The roughly rectangular plot, running about fifty metres north to south and forty metres east to west, with a narrow finger of ground extending westward, sits on the south side of a road and is still occasionally used for burial. Its earliest legible headstones date from the late eighteenth century, but the ground itself is considerably older, thought to lie within the bounds of an early ecclesiastical enclosure.

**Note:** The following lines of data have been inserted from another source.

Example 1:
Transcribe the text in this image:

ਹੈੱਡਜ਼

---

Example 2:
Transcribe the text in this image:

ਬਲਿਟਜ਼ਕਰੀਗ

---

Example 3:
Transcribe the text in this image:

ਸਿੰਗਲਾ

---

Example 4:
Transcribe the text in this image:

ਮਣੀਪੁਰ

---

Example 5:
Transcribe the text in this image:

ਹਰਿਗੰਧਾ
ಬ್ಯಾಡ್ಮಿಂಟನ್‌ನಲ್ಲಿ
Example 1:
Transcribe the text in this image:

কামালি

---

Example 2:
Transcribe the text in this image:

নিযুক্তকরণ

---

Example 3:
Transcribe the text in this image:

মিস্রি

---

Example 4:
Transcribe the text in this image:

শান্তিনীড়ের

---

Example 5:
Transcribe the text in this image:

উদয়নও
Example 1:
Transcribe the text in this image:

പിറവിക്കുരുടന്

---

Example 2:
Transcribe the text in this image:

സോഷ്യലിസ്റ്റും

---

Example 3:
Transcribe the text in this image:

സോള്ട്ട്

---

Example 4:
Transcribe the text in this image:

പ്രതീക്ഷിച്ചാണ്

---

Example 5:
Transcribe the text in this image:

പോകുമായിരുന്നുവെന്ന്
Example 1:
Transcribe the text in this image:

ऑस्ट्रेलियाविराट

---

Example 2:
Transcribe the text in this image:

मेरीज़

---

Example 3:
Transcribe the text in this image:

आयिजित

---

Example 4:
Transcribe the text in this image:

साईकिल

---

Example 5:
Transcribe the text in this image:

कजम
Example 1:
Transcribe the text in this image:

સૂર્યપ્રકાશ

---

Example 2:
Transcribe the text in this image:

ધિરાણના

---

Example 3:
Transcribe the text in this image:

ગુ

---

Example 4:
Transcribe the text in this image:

The first church recorded here was already in ruins by 1615, and by 1702 a visitor described it as a roofless ruin of no use, a phrase that suggests not neglect so much as a formal ecclesiastical acknowledgement that the building had passed beyond recovery. That ancient parish church of Inishkenny was eventually replaced in 1809 by a Church of Ireland building on the same site, named St. John's Church on the Ordnance Survey six-inch maps. The topographer Samuel Lewis, writing in 1837, described it as a small plain edifice with a low tower and spire, which is about as modest an architectural assessment as the period allows. That building, too, has since crumbled back into the hillside; what survives is a rectangular shell, roughly fifteen metres east to west and ten metres north to south, with sections of the north, east, and west walls still standing to about a metre in height, heavily overgrown and easy to miss.